- Written by: Chad Hodge
- Directed by: Sheldon Larry
- Starring: Jason Priestley Bradley Cooper Emma Caulfield Mark L. Walberg Paige Jones Lauren Lee Smith
- Music by: Phil Marshall
- Country of origin: United States
- Original language: English

Production
- Producers: Ted Bauman Howard Braunstein Joel S. Rice Michael Jaffe
- Cinematography: Tony Westman
- Editor: Rob Seidenglanz
- Running time: 95 minutes

Original release
- Network: ABC Family
- Release: January 18, 2004

= I Want to Marry Ryan Banks =

2004 television film

I Want to Marry Ryan Banks (also known as Reality of Love) is a 2004 American television film starring Jason Priestley, Bradley Cooper and Emma Caulfield. The film premiered on ABC Family on January 18, 2004.

==Plot==
Ryan Banks is a struggling movie star. His best friend and agent, Todd Doherty, creates a TV show called I Want to Marry Ryan Banks in hopes of saving Banks's faltering career. The show works much like The Bachelor TV show, with fifteen beautiful women competing for Banks's love and affection.

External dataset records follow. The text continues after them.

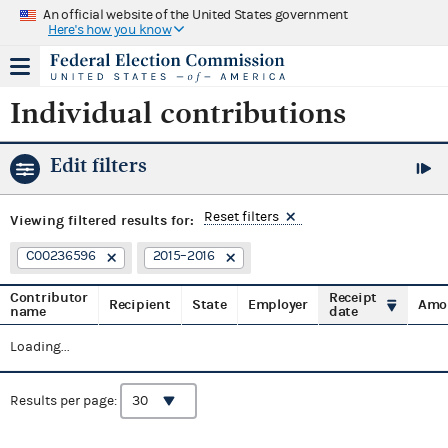
An official website of the United States government
Here's how you know
Individual contributions
Edit filters
Reset filters
Viewing
filtered results for:
C00236596
2015–2016
Contributor
Receipt
Recipient
State
Employer
Amo
name
date
Loading...
Results per page:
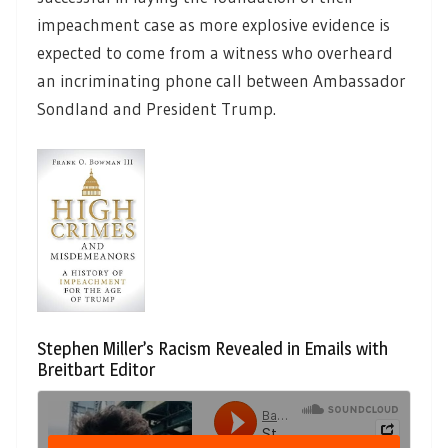
impeachment case as more explosive evidence is
expected to come from a witness who overheard
an incriminating phone call between Ambassador
Sondland and President Trump.
Stephen Miller’s Racism Revealed in Emails with
Breitbart Editor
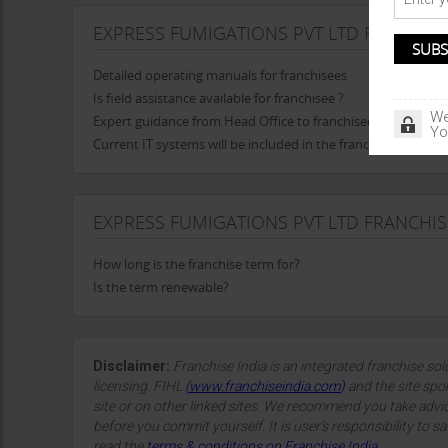
EXPRESS FUMIGATIONS PVT LTD FRANCHIS
Detailed operating manuals for franchisees
Is field assistance available for franchisee ?
We
Expert guidance from Head Office to franchisee in opening t
Yo
Current IT systems will be included in the franchise
EXPRESS FUMIGATIONS PVT LTD FRANCHI
How long is the franchise term for?
Is the term renewable?
Disclaimer:
Franchise India is an integrated franchise so
licensing. FIHL
(
www.franchiseindia.com
)
and the site spon
site or on other linked sites. We recommend you take advi
before you commit yourself. It is user’s responsibility to sa
read the
terms & conditions on Franchise India.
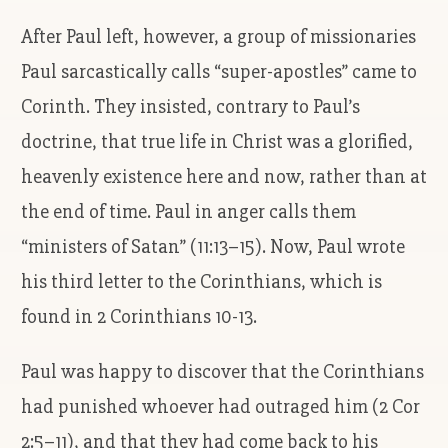
After Paul left, however, a group of missionaries
Paul sarcastically calls “super-apostles” came to
Corinth. They insisted, contrary to Paul’s
doctrine, that true life in Christ was a glorified,
heavenly existence here and now, rather than at
the end of time. Paul in anger calls them
“ministers of Satan” (11:13–15). Now, Paul wrote
his third letter to the Corinthians, which is
found in 2 Corinthians 10-13.
Paul was happy to discover that the Corinthians
had punished whoever had outraged him (2 Cor
2:5–11), and that they had come back to his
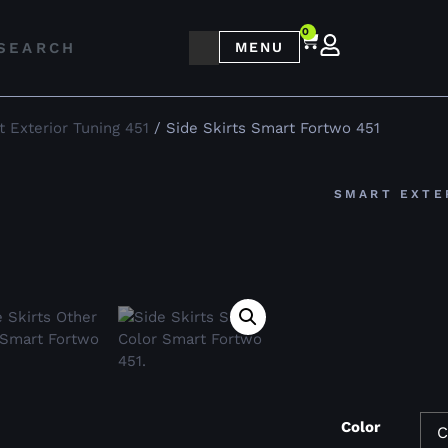
0
MENU
 Exterior Tuning 451
/ Side Skirts Smart Fortwo 451
SMART EXTE
Color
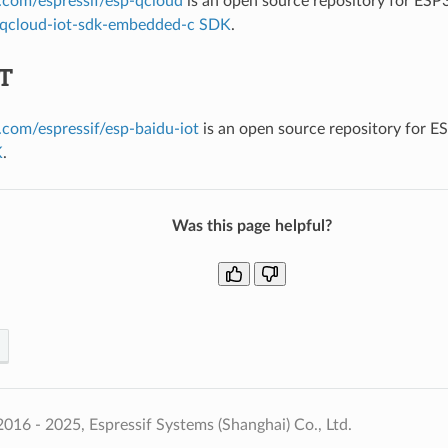
b.com/espressif/esp-qcloud
is an open source repository for ESP
qcloud-iot-sdk-embedded-c SDK
.
oT
b.com/espressif/esp-baidu-iot
is an open source repository for E
K
.
Was this page helpful?
016 - 2025, Espressif Systems (Shanghai) Co., Ltd.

Charlie Norton becomes a contestant when her sister and brother-in-law submit an audition tape for her. Like all the other girls, Norton is picked in order to help boost Banks's image. She is then contacted at her sister's Boston bar by Banks himself and decides to participate on the show.

Once in the house, Norton becomes fast friends with her roommate Lauren, an aspiring actress who is only using the show to get exposure. She also discovers how "reality" TV shows work, with multiple takes and editing.

As Norton thinks she is falling for Banks, Doherty is feeding him lines. When Norton discovers that the man she loves is really Doherty, she tries to quit the show, only to find out that it would breach her contract. As "America's choice", Norton and Lauren become the two finalists, despite Norton trying to sabotage her own chances by changing her sweet and easy-going behavior while on a trip with Banks.

With Banks's help, Doherty manages to get Norton back, and they are married a year later.

==Cast==
- Jason Priestley as Ryan Banks
- Bradley Cooper as Todd Doherty
- Emma Caulfield as Charlie Norton
- Mark L. Walberg as Stan
- Lauren Lee Smith as Lauren, Charlie's roommate
- Paige Bluejacket as Jessica

==Home media==
The movie was released on DVD in 2012 under the title Reality of Love.